Which entrepreneur inspires you the most and why?

Ismail Ahmed, founder of WorldRemit, used a problem close to his heart to help build a company revolutionising the remittances industry; an industry at the heart of the economy of developing countries. After whistleblowing fraud at the UN and losing his job, he took the UN to court and received a payout which he used to start WorldRemit. His ethics before and during his life of entrepreneurship and his vision of helping people use tech to help improve the lives of people they care about are truly inspirational.
 

What has been your biggest win in your entrepreneurial journey?

In early September, we were accepted on to the Bethnal Green Ventures Tech for Good program and received an investment. The investment and our participation in their accelerator has helped us kick-start our business, produced interest from investors and given us access to a network of mentors and resources.
 

And your biggest challenge?

There are limitations to using Open Banking to estimate carbon footprints. The current information we get from each transaction does not tell us exactly what items you have purchased. We calculate everything on a CO2/£ basis, which puts focus on your lifestyle habits (e.g. eating out and how you travel) and where you spend (increasing the pressure on companies to be more sustainable). In the medium/long term future, we will tackle how to unlock product level data from companies, to increase the accuracy of our model estimations.

Where did you go for business advice and how did it help you?
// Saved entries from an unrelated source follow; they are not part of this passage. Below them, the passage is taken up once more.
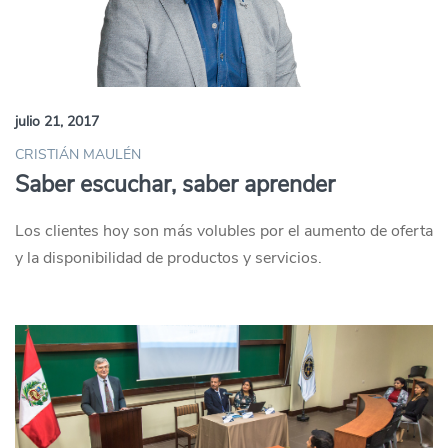
julio 21, 2017
CRISTIÁN MAULÉN
Saber escuchar, saber aprender
Los clientes hoy son más volubles por el aumento de oferta
y la disponibilidad de productos y servicios.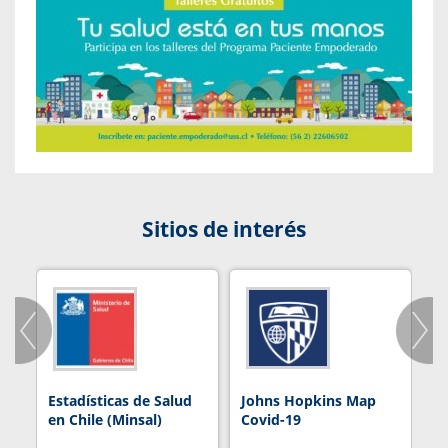
Sitios de interés
Estadísticas de Salud
Johns Hopkins Map
R
en Chile (Minsal)
Covid-19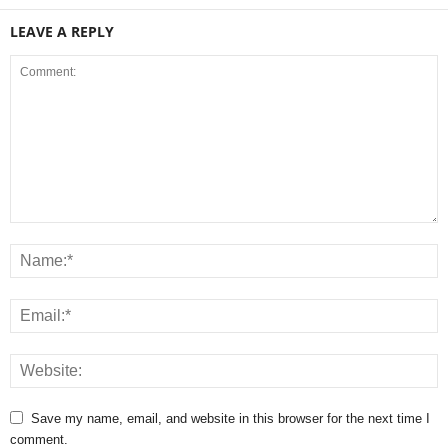
LEAVE A REPLY
Save my name, email, and website in this browser for the next time I
comment.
We have been receiving ad-hoc and regular support from our immediate network of contacts (start-up founders, climate change professionals and tech professionals) and since joining Bethnal Green Ventures, we have been receiving advice from the BGV team and their network of mentors in the Tech for Good space. This has helped us refine our business model and widen our network.
 

What drives you to make your business a success?
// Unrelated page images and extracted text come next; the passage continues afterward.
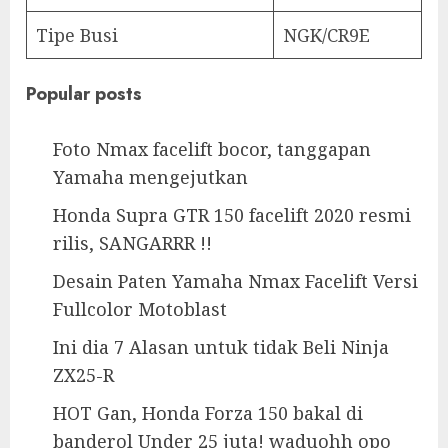
Tipe Busi
NGK/CR9E
Popular posts
Foto Nmax facelift bocor, tanggapan
Yamaha mengejutkan
Honda Supra GTR 150 facelift 2020 resmi
rilis, SANGARRR !!
Desain Paten Yamaha Nmax Facelift Versi
Fullcolor Motoblast
Ini dia 7 Alasan untuk tidak Beli Ninja
ZX25-R
HOT Gan, Honda Forza 150 bakal di
banderol Under 25 juta! waduohh opo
The technology we are building has the opportunity to make a real impact on the world. The timing for Envaluate is crucial, as the damage we are currently causing our planet may be irreversible. We believe that people care about climate change more than ever and want to take action but it can be overwhelming. We’re motivated to make it easy for people to make a difference so that we can collectively tackle the climate emergency. 
 

What advice would you give other founders thinking about starting their own business?

Talk about your idea! Talk to your friends and family about your idea. The more people you speak to, the more encouragement and advice you will get in return. Before you know it, you will have built a support system for your business and a group of people willing to help you reach your goals.
 

Why did you want to start your business?

Ahmed and Sabrina met at Warwick University where they studied Statistics and built their passion for data. Whilst working in their roles in the finance world; Ahmed a Consultant, advising renewable energy projects and Sabrina a trader and involved in ESG matters, they realised that they wanted to use their passion for data to help make a positive impact and help tackle the climate crisis.
 

What do you do to relax when not working?

Ahmed's side passion is music and Sabrina's is photography. Outside of this, you'll regularly find us taking on data science projects in our spare time.
 

How has covid made you pivot your business?

As a software product with no supply chain impliactions, we felt minimal impact from Covid-19. Our outlook is positive as we believe Covid-19 has provided momentum and desirability for our product. The pandemic has globally tied our behaviour/health and developed a "we are in this together" mentality, similar to what is needed to avert the climate crisis. A study by YouGov showed that Britains were were concerned about the impact of climate change than coronavirus on humanity.